Is Overwatch's new hero Orisa an omnic or a robot?
Some folks say Overwatch's new hero Orisa is an omnic. Others consider her a robot. Blizzard's called her both. So who's right?
Both omnic and robot are correct terms for Orisa, actually. Overwatch lead writer Michael Chu chimed in on the Blizzard forum to set the record straight. "In Overwatch, omnic and robot are just about as interchangeable as colloquial terms," Chu wrote. "It's the equivalent of Kleenex versus tissue paper."
Sentient robots endowed with free will, omnics often face discrimination in Overwatch's world. Omnics rose up during the Omnic Crisis to attack human cities with militarized robots, and that wound has still not healed. Though generations have passed since the event, omnics are denied rights in much of Overwatch's world.
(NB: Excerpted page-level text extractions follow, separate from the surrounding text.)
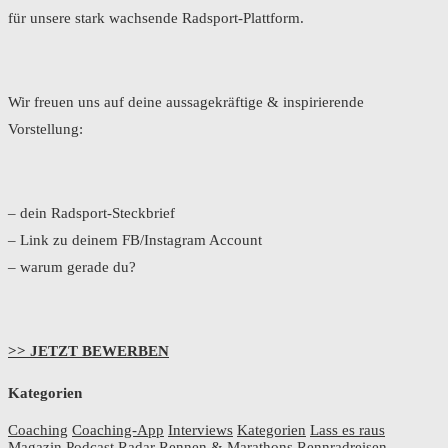
für unsere stark wachsende Radsport-Plattform.
Wir freuen uns auf deine aussagekräftige & inspirierende
Vorstellung:
– dein Radsport-Steckbrief
– Link zu deinem FB/Instagram Account
– warum gerade du?
>> JETZT BEWERBEN
Kategorien
Coaching
Coaching-App
Interviews
Kategorien
Lass es raus
Magazin
Podcast Radar
Rennen & Marathons
Rennradreisen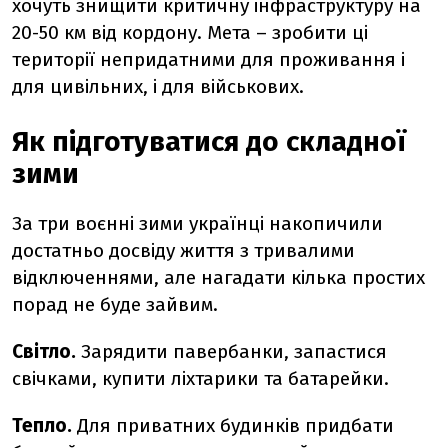
хочуть знищити критичну інфраструктуру на
20-50 км від кордону. Мета – зробити ці
території непридатними для проживання і
для цивільних, і для військових.
Як підготуватися до складної
зими
За три воєнні зими українці накопичили
достатньо досвіду життя з тривалими
відключеннями, але нагадати кілька простих
порад не буде зайвим.
Світло
.
Зарядити павербанки, запастися
свічками, купити ліхтарики та батарейки.
Тепло
.
Для приватних будинків придбати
Numbani, however, is one place where humans and omnics live side by side, in peace.
Like both Bastion and Zenyatta, Orisa would likely be called an omnic by everyday people in Overwatch's world, especially given that 11-year-old Numbani inventor Efi Oladele created her from a design originally used during the Omnic Crisis. Orisa's model is based on the OR15 units scavenged from the scraps of Doomfist's Numbani International Airport attack. The OR15 units themselves were created based off designs used during the Crisis that were called OR14s.
Chu clarified that Orisa is definitely not a drone: She actually has a complex artificial intelligence system installed. It's unclear whether she's as self-aware as Bastion or Zenyatta, given her newness on the Overwatch scene.
"At this point in her career, she's still starting out, so she has a long way to grow as she learns more about herself and the world around her," Chu added. And that's a particularly interesting idea for Overwatch. Orisa has the potential to evolve as the game's lore grows.
A full range of voice lines will expand Orisa's lore when she goes live in Overwatch. "She should also have a number of interactions with other heroes in the future, but due to scheduling and other issues, they might trickle in a bit later," Chu said.